#### Request:
The entries that follow need to be printed exactly as they are, minus any pictures.

#### Material provided:

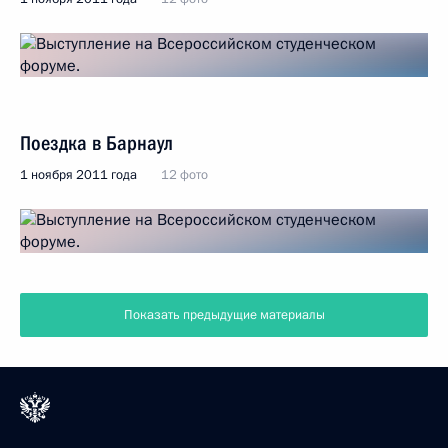
Поездка в Барнаул
1 ноября 2011 года
12 фото
Показать предыдущие материалы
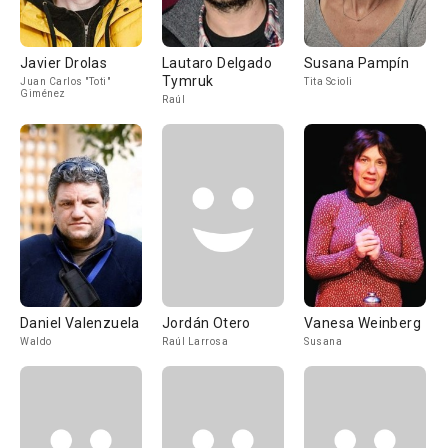
Javier Drolas
Lautaro Delgado
Susana Pampín
Tymruk
Juan Carlos "Toti"
Tita Scioli
Giménez
Raúl
Daniel Valenzuela
Jordán Otero
Vanesa Weinberg
Waldo
Raúl Larrosa
Susana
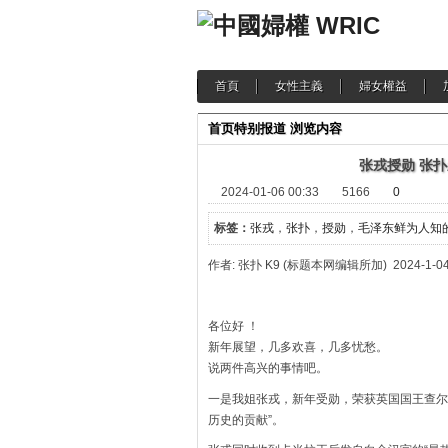
首頁
女性主義
婦女權益
首页
特别报道
浏览内容
张戎授勋 张
2024-01-06 00:33
5166
0
标签：
张戎
，
张扑
，
授勋
，
毛泽东鲜为人知
作者: 张扑 K9 (标题本网编辑所加) 2024-1-0
各位好 ！
新年展望，几多欢喜，几多忧愁。
说两件高兴的事情吧。
一是我姐张戎，新年受勋，荣获英国国王查尔斯
历史的贡献”。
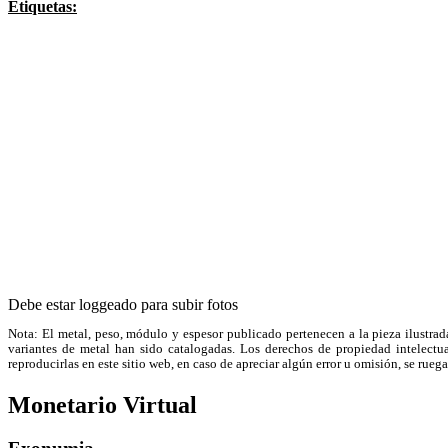
Etiquetas:
Debe estar loggeado para subir fotos
Nota: El metal, peso, módulo y espesor publicado pertenecen a la pieza ilustrad
variantes de metal han sido catalogadas. Los derechos de propiedad intelectual
reproducirlas en este sitio web, en caso de apreciar algún error u omisión, se r
Monetario Virtual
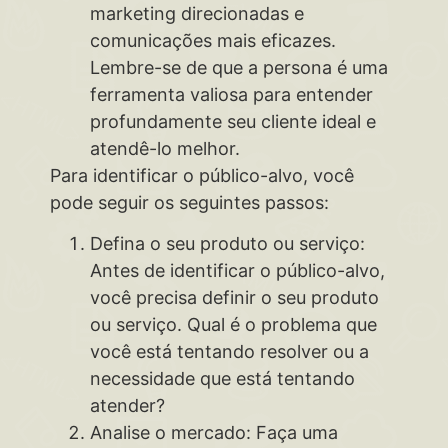
marketing direcionadas e
comunicações mais eficazes.
Lembre-se de que a persona é uma
ferramenta valiosa para entender
profundamente seu cliente ideal e
atendê-lo melhor.
Para identificar o público-alvo, você
pode seguir os seguintes passos:
Defina o seu produto ou serviço:
Antes de identificar o público-alvo,
você precisa definir o seu produto
ou serviço. Qual é o problema que
você está tentando resolver ou a
necessidade que está tentando
atender?
Analise o mercado: Faça uma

#### Your response:
Поездка в Барнаул
1 ноября 2011 года
12 фото
Показать предыдущие материалы
Javier Drolas
Lautaro Delgado
Susana Pampín
Tymruk
Juan Carlos "Toti"
Tita Scioli
Giménez
Raúl
Daniel Valenzuela
Jordán Otero
Vanesa Weinberg
Waldo
Raúl Larrosa
Susana
首頁
女性主義
婦女權益
首页
特别报道
浏览内容
张戎授勋 张
2024-01-06 00:33
5166
0
标签：
张戎
，
张扑
，
授勋
，
毛泽东鲜为人知
作者: 张扑 K9 (标题本网编辑所加) 2024-1-0
各位好 ！
新年展望，几多欢喜，几多忧愁。
说两件高兴的事情吧。
一是我姐张戎，新年受勋，荣获英国国王查尔斯
历史的贡献”。
Etiquetas:
Debe estar loggeado para subir fotos
Nota: El metal, peso, módulo y espesor publicado pertenecen a la pieza ilustrad
variantes de metal han sido catalogadas. Los derechos de propiedad intelectual
reproducirlas en este sitio web, en caso de apreciar algún error u omisión, se r
Monetario Virtual
marketing direcionadas e
comunicações mais eficazes.
Lembre-se de que a persona é uma
ferramenta valiosa para entender
profundamente seu cliente ideal e
atendê-lo melhor.
Para identificar o público-alvo, você
pode seguir os seguintes passos:
Defina o seu produto ou serviço:
Antes de identificar o público-alvo,
você precisa definir o seu produto
ou serviço. Qual é o problema que
você está tentando resolver ou a
necessidade que está tentando
atender?
Analise o mercado: Faça uma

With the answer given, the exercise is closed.